One day, it came in the self-addressed and stamped envelope I sent them.
What I got was a letter (personalized, this time) from Mr. John Lewandowski, who worked at Marvel as an editor and was (if I remember right) the head of the submissions department. In his letter, he said he appreciated the submissions and then he proceeded to give me a full page of criticism. He sent a copy of my work back to me with his remarks written all over it in red ink. I still remember the last line of his letter:
Please do not send us any more submissions until your work has vastly improved.
Then, he personally signed it “John Lewie.”
I was crushed. Here I was, thinking I could live my dream, and this guy was saying I sucked and telling me to give up. After that, I told my dream of drawing comics to kiss my ass.

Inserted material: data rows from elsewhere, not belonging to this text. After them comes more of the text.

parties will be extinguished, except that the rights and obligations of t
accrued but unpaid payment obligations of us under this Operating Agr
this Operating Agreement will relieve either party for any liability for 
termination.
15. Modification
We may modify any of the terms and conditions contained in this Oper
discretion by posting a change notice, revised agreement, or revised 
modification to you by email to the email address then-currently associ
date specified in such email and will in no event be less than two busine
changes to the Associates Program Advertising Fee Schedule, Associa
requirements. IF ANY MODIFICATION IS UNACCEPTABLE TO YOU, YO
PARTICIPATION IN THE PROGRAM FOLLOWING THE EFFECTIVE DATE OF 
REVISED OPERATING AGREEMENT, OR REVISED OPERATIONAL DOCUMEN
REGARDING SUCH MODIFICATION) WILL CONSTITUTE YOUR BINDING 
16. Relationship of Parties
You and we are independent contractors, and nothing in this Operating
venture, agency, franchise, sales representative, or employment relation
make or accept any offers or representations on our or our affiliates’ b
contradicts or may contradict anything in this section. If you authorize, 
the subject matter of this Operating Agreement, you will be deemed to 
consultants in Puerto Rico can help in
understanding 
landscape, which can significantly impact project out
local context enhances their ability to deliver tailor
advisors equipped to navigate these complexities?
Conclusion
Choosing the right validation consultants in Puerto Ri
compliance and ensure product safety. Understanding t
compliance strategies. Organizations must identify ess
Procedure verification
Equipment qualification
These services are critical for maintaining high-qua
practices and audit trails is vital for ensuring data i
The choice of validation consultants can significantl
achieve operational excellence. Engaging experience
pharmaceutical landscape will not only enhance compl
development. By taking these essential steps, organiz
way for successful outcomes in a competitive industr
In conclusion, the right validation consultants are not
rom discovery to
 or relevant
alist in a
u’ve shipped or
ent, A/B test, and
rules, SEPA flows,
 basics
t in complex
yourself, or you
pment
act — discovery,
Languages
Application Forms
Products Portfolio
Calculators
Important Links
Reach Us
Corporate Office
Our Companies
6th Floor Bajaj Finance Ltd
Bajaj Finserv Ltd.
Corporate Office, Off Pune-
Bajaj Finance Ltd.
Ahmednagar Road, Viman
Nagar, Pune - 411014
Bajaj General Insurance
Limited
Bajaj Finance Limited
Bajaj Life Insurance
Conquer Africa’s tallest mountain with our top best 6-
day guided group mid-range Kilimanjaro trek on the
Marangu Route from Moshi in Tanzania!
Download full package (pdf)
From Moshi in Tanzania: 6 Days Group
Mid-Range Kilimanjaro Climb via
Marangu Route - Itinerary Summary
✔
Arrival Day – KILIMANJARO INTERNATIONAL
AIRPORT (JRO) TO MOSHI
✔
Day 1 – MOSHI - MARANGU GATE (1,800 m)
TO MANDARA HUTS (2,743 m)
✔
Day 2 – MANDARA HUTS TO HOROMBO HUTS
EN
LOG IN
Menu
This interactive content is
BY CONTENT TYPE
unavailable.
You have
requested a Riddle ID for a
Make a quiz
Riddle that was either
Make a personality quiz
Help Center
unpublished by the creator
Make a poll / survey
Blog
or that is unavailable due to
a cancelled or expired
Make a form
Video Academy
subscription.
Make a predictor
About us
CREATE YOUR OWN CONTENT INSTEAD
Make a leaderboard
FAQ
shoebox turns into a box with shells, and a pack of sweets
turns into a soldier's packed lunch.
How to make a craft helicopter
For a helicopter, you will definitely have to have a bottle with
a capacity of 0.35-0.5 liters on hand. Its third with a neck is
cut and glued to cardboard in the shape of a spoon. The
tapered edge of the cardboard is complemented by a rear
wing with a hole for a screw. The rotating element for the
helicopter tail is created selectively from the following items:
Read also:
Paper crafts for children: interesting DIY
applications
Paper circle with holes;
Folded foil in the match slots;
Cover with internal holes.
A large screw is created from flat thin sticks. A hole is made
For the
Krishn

Fast forward fifteen years. I’m thirty years old, barely scraping a living in the God-forsaken restaurant business, and I’ve got a hair-brained idea of getting an original graphic novel idea published. I look up what it takes to get a graphic novel published. I see Marvel has submission guidelines online now. I also see one thing that makes me weak in the knees.
Marvel only responds to those people whom they believe have the potential to work for them.
If I could go back to 1995 and kick my own ass and tell my fat, nerdy ass not to give up, I would. I would tell myself that John Lewie wasn’t being an asshole. He was just criticizing my work to make me better, not to make me give up. Looking back, I appreciate the fact that he took the time out of his schedule to look at my work and write a letter to me telling me why it wasn’t up to snuff. I appreciate everything he told me, and I take it to heart with everything I draw.
I’m still writing that graphic novel. I’ve drawn a few pages, as well, but I can’t work like I should. Not enough time in the day. But, ever since I read that one statement online, I’ve had more of a resolve to not let this dream get away from me.
As a matter of fact, no one else should let go of those dreams, either. Even if people say you can’t do it, don’t let go of those dreams.